There are times that business owners don’t want a personal guarantee when applying a merchant account. Below is a list of alternatives for a high risk merchant account's personal guarantee. All of these alternatives really work but it greatly depends on how it is used and the business' type or financial strength. Some merchant account providers may allow applicants to use most likely one of these alternatives.

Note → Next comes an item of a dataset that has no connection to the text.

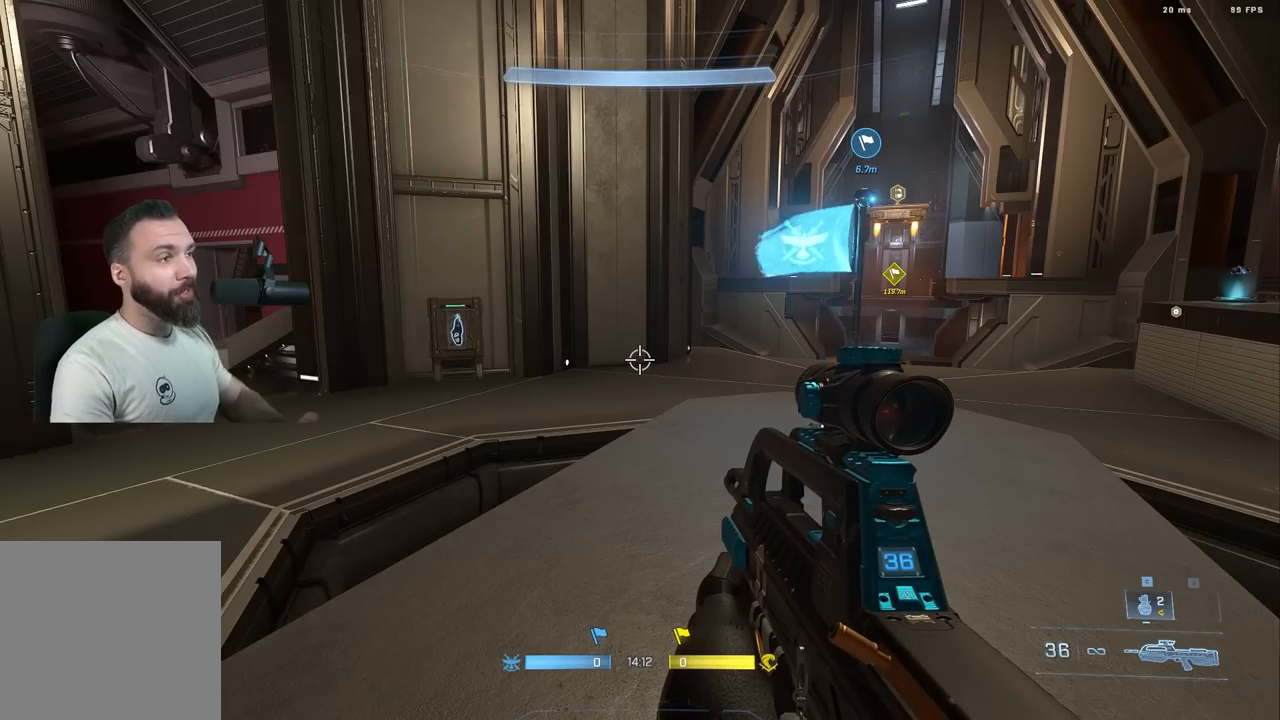
{"buttons": [], "left_stick": "center", "right_stick": "center", "events": []}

Business’ financial strength
High risk merchant account applicants can use their business’ financial strength to support their business when setting up a high risk merchant account instead of utilizing their personal financial strength. This is most likely the first option of a personal guarantee. This is most applicable to business institutions with more experience doing business. That means that the business has been operating for a year or more, and with good documentation, prepared by a third party, about the business’ financial strength like the business’ financial statements and balance sheets.
Letter of credit
Providing a letter of credit is the second option for a personal guarantee. It is actually a document issued by the applicant’s acquiring bank (when requested) that will provide the account provider an assurance that they will receive an irretrievable payment from the acquiring bank at the time when the merchant account holder cannot fully meet his financial obligations of having a high risk merchant account. The account provider will only have to invoke this letter to receive the money which in turn makes up a loan in the account owner’s personal bank. The letter of credit will never be invoked as long as the account owner does not owe any money to their merchant account provider.
A reserve is the last option whenever the above two mentioned are not possible. To allow the applicant to process a merchant account without a personal guarantee, he may have to allow his account provider to hold some of his funds in reserve. In this way, the account provider already has the applicant’s money and they can get it whenever needed. The amounts of money the provider will hold depend on many factors and are held for six months or more after termination of the merchant account.